With a pension program that some say is under funded by $35 billion, several audience members wanted to know what is being done to solve the problem that threatens school districts and taxpayer’s pockets.

“I think it’s the No. 1 problem facing Pennsylvania,” Rock said. “I don’t know what the answer is, but it’s not easy to do.”

“We try to get concessions from the unions and that’s not easy to do,” Rock said.

Eichelberger suggested having new employees have a contribution plan similar to a 401(k).

Property tax reform was the next big issue.

But all three lawmakers said House Bill 1776, coined the Property Tax Independence Act, needs a bit of tweaking, but is a step in the right direction.

“I support the bill fully, but we also know who is opposed to it (teachers unions and businesses) even though 85 percent of the general public are for it. It’s an uphill climb,” Rock said.

“One of the biggest detriments in Harrisburg is public-sector unions,” Eichelberger said.

There’s a problem with public education, according to all three lawmakers agreed.

“Our schools are not performing well – we are not ranked well nationally or internationally,” Eichelberger said.

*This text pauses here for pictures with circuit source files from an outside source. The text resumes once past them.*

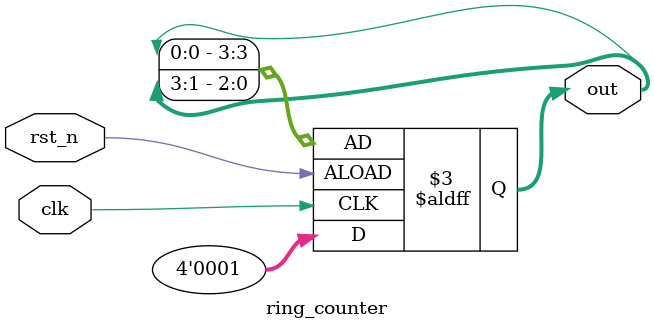
<source format=v>
`timescale 1ns / 1ps

module ring_counter #(parameter SIZE = 4)
  (input clk, rst_n,
   output reg [SIZE-1:0]out);
  
   integer i;
  
  always @(posedge clk or negedge rst_n)
    begin
      if(rst_n)
        out <= 1;
      else
        begin
          out[SIZE-1] <= out[0];
          for(i = 0; i < SIZE-1; i=i+1)
            begin
              out[i] <= out[i+1];
            end
        end
    end
endmodule
</source>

He said in the last 10 years there was a loss of 35,500 students while there was a gain of 35,800 employees in public schools.

Not only is education a major issue, but Eichelberger also said the state prison system is crumbling.

“Corrections is an honest to goodness crisis for us in Pennsylvania. Since 1980, our state prison population has increased 500 percent. We have built 18 new prisons in Pennsylvania since 1980 and are 13 percent over capacity,” he said.

It costs $35,000 per year to house a prisoner, he said.